Auszug:
Das Reden vom „guten Weg“ und der „Erfolgsgeschichte“ war ein Ritual: was Regierung tat, war eine „Erfolgsgeschichte“. Per se. Aus sich selbst. Es war ein Axiom. Ein Voraus-Gesetztes.
Die Antwort der jeweiligen Opposition war nicht weniger ritualisiert. Man kann es finden in Redeprotokollen.
Die Rede von der „Erfolgsgeschichte“ verrät, wie sehr unsere Gesellschaft am „Erfolg“ orientiert ist. Sie hängt an diesem Wort wie der Junkie an der Nadel. Mit „Erfolg“ wird assoziiert, daß man „sich durchgesetzt“ hat; man hat dann „Erfolgszahlen vorzuweisen“ zum Beispiel. Oder Mehrheiten.

Aufgabe 1: Womit vergleicht der Auszug, wie sehr die Gesellschaft an dem Wort „Erfolg“ hängt?

Zeilen aus einem Datensatz
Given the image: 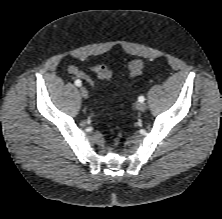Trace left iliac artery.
I'll use <instances>...</instances> for the list:
<instances>
[{"mask_svg":"<svg viewBox=\"0 0 222 219\" xmlns=\"http://www.w3.org/2000/svg\"><path fill=\"white\" fill-rule=\"evenodd\" d=\"M138 99H139V102H143L145 100L144 96H140Z\"/></svg>","mask_w":222,"mask_h":219,"instance_id":"left-iliac-artery-1","label":"left iliac artery"}]
</instances>
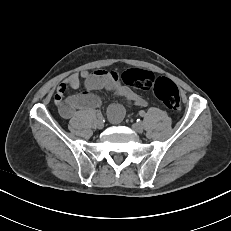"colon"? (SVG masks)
<instances>
[{"label": "colon", "mask_w": 231, "mask_h": 231, "mask_svg": "<svg viewBox=\"0 0 231 231\" xmlns=\"http://www.w3.org/2000/svg\"><path fill=\"white\" fill-rule=\"evenodd\" d=\"M123 84L140 90H151L154 95L172 111H178L181 106L177 86L165 77H155L147 70L130 69L120 75Z\"/></svg>", "instance_id": "1"}]
</instances>
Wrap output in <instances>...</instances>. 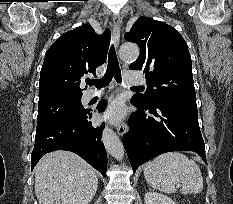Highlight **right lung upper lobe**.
Segmentation results:
<instances>
[{
  "label": "right lung upper lobe",
  "instance_id": "right-lung-upper-lobe-1",
  "mask_svg": "<svg viewBox=\"0 0 233 204\" xmlns=\"http://www.w3.org/2000/svg\"><path fill=\"white\" fill-rule=\"evenodd\" d=\"M110 31L98 35L83 24L62 34L46 51L41 68L39 102L66 96H82L84 74L93 73L107 56Z\"/></svg>",
  "mask_w": 233,
  "mask_h": 204
}]
</instances>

Aufgabe 2: Liste jede Zeile der Datensätze auf, in der die Zeichenfolge „rule“ vorkommt.

Antwort 1: Mit dem Junkie an der Nadel.

Antwort 2:
[{"mask_svg":"<svg viewBox=\"0 0 222 219\" xmlns=\"http://www.w3.org/2000/svg\"><path fill=\"white\" fill-rule=\"evenodd\" d=\"M138 99H139V102H143L145 100L144 96H140Z\"/></svg>","mask_w":222,"mask_h":219,"instance_id":"left-iliac-artery-1","label":"left iliac artery"}]
[{"label": "colon", "mask_w": 231, "mask_h": 231, "mask_svg": "<svg viewBox=\"0 0 231 231\" xmlns=\"http://www.w3.org/2000/svg\"><path fill=\"white\" fill-rule=\"evenodd\" d=\"M123 84L140 90H151L154 95L172 111H178L181 106L177 86L165 77H155L147 70L130 69L120 75Z\"/></svg>", "instance_id": "1"}]
  "mask_svg": "<svg viewBox=\"0 0 233 204\" xmlns=\"http://www.w3.org/2000/svg\"><path fill=\"white\" fill-rule=\"evenodd\" d=\"M110 31L98 35L83 24L62 34L46 51L41 68L39 102L66 96H82L84 74L93 73L107 56Z\"/></svg>",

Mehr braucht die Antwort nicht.